----- Extrait du document -----

Figure 4 - La greffe est NAP : on peut remplacer mentalement la
racine par un arbre c quelconque.
Muni de la loi de greffe, l'ensemble des arbres enracinés
occupe une place particulière, « en amont » de tous les autres
ensembles munis d'une loi NAP. Les arbres sont particulièrement bien
adaptés à toutes les situations où l'on doit considérer plusieurs
échelles de temps ou d'espace simultanément, par exemple en
physique des particules élémentaires ou dans l'étude des équations
différentielles2.
On utilise le plus souvent les notions d'algèbre pré-Lie
et d'opérade, qui sortent du cadre de cet article, mais
dont la notion d'ensemble NAP nous a donné un premier aperçu.
J.C. Butcher, Coefficients for the study of Runge-Kutta integration processes, J. Austral. Math. Soc. 3, 185-201 (1963).
A. Cayley, On the theory of the analytical forms called trees, Phil. Mag. 13, 172--176 (1857).

-----

Travail demandé:
(1) Indiquez si chacune des affirmations suivantes concorde avec l'extrait sur les arbres enracinés, en répondant par oui ou par non et en citant textuellement les mots décisifs. (a) La loi de greffe est NAP. (b) Les arbres conviennent surtout aux situations ne faisant intervenir qu'une seule échelle de temps. (c) Les notions d'algèbre pré-Lie et d'opérade sont exposées en détail dans l'article.
(2) Prolongez l'extrait sur les arbres enracinés au-delà de sa dernière ligne.

----- Données fournies -----

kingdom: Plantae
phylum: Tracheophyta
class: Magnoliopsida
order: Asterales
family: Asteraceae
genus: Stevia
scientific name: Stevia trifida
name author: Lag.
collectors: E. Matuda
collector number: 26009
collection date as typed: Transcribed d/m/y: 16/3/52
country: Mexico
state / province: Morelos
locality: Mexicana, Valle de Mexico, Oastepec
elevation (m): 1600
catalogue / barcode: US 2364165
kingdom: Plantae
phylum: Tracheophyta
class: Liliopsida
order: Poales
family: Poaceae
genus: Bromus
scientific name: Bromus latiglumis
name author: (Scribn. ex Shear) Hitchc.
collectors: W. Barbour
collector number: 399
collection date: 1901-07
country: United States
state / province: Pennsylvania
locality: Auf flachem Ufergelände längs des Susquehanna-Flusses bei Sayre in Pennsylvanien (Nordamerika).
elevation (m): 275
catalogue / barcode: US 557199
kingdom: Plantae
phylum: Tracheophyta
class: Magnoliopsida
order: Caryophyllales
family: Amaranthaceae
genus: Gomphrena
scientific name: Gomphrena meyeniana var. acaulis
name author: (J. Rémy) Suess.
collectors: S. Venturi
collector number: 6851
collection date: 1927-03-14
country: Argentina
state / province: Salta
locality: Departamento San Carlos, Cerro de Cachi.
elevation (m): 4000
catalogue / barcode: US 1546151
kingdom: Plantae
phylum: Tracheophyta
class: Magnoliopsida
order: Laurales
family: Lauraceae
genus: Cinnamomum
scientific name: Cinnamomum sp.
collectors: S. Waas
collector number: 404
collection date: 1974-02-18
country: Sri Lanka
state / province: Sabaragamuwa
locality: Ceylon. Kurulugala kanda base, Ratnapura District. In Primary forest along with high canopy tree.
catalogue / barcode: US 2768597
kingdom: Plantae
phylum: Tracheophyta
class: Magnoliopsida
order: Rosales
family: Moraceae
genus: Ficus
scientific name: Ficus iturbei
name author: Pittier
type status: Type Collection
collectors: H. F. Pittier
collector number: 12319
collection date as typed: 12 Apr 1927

-----

Corrigé de l'exercice:
(1)
(a) Oui : « La greffe est NAP ».
(b) Non : « plusieurs échelles de temps ou d'espace simultanément ».
(c) Non : « qui sortent du cadre de cet article ».

(2)
M. Livernet, A rigidity theorem for pre-Lie algebras, J. Pure Appl. Alg. 207 (1), 1--18 (2006).
D. Manchon et A. Saidi, Lois pré-Lie en interaction, Comm. Alg. volume 39 No 10, 3662-3680 (2011).
1 Formellement, un arbre enraciné est une classe d'équivalence par isomorphismes de graphes finis sans boucles, orientés, possédant un unique sommet minimal.
2 Plus particulièrement les équations différentielles non-linéaires. Les équations différentielles linéaires, de structure plus simple, ne font intervenir que les arbres à une seule feuille, comme l'arbre le plus à gauche dans la figure 1.